One such action is the recent complaint filed by the state of Ohio’s Attorney General in the matter of the State of Ohio v. Ascent Health Services LLC, Express Scripts, Inc., Cigna Health Group. Another is Johnson & Johnson Health Care Systems, Inc. v. SaveOnSP. These complaints are very different in that the first relates to anti-competitive activity driving up costs, and the second alleges SaveON took advantage of the J&J patient program covering patients’ out-of-pocket expenses for J&J products (a copay maximizer program). Lloyd noted that AbbVie filed a similar action against Payer Matrix.

A third item that caught Lloyd’s attention was the recent announcement by the FTC to expand its 6(b) study of the PBMs. On May 17th, the FTC issued a compulsory order to the GPOs of CVS Health (Zinc Health Services) and Cigna Health Group (Ascent Health Services). He said that the FTC’s stated intent is to shed light on certain PBM practices, including charging fees and claw backs to unaffiliated pharmacies, steering patients towards PBM-owned pharmacies, and negotiation of rebates and fees with pharmaceutical manufacturers, to name a few.

Live Q&A

Q: Who at the payer is the fiduciary? The plan sponsor generally identifies that; it’s typically a CFO or could be the General Counsel. There are usually 2-3 people signed on as fiduciaries for a plan.
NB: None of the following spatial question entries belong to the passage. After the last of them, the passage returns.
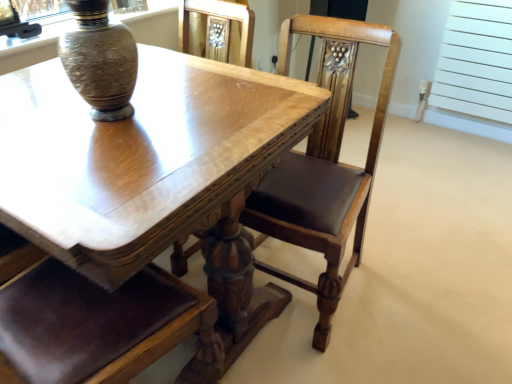
Question: Considering the relative sizes of white matte radiator at upper right and polished wood chair at center in the image provided, is white matte radiator at upper right bigger than polished wood chair at center?

Choices:
 (A) no
 (B) yes

Answer: (A)

Question: From the image's perspective, is white matte radiator at upper right beneath polished wood chair at center?

Choices:
 (A) no
 (B) yes

Answer: (A)

Question: From the image's perspective, is white matte radiator at upper right above polished wood chair at center?

Choices:
 (A) yes
 (B) no

Answer: (A)

Question: From a real-world perspective, does white matte radiator at upper right stand above polished wood chair at center?

Choices:
 (A) no
 (B) yes

Answer: (A)

Question: Is white matte radiator at upper right facing towards polished wood chair at center?

Choices:
 (A) yes
 (B) no

Answer: (A)

Question: Looking at the image, does polished wood chair at center seem bigger or smaller compared to white matte radiator at upper right?

Choices:
 (A) big
 (B) small

Answer: (A)

Question: From a real-world perspective, is polished wood chair at center physically located above or below white matte radiator at upper right?

Choices:
 (A) above
 (B) below

Answer: (A)

Question: Which is correct: polished wood chair at center is inside white matte radiator at upper right, or outside of it?

Choices:
 (A) inside
 (B) outside

Answer: (B)

Question: From the image's perspective, is polished wood chair at center located above or below white matte radiator at upper right?

Choices:
 (A) below
 (B) above

Answer: (A)

Question: In the image, is white matte radiator at upper right on the left side or the right side of speckled ceramic vase at upper left?

Choices:
 (A) left
 (B) right

Answer: (B)

Question: Looking at the image, does white matte radiator at upper right seem bigger or smaller compared to speckled ceramic vase at upper left?

Choices:
 (A) small
 (B) big

Answer: (B)

Question: Is white matte radiator at upper right in front of or behind speckled ceramic vase at upper left in the image?

Choices:
 (A) front
 (B) behind

Answer: (B)

Question: From a real-world perspective, is white matte radiator at upper right positioned above or below speckled ceramic vase at upper left?

Choices:
 (A) above
 (B) below

Answer: (B)

Question: In the image, is speckled ceramic vase at upper left positioned in front of or behind shiny wood table at center?

Choices:
 (A) behind
 (B) front

Answer: (A)

Question: From the image's perspective, is speckled ceramic vase at upper left located above or below shiny wood table at center?

Choices:
 (A) above
 (B) below

Answer: (A)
Q: Are plans required to comply with bills mandating pass-through pricing? Yes, if we’re talking PBM Reform Act, they have to pass on to the health plans, but in some of the state bills, the health plan is required to pass those savings on to benefit the plan. It’s not clear If they must be POS rebates vs. lower premiums or some other way to effectuate value to members.

Q: Does Florida’s new law apply to ERISA groups? Yes, on its face, it applies.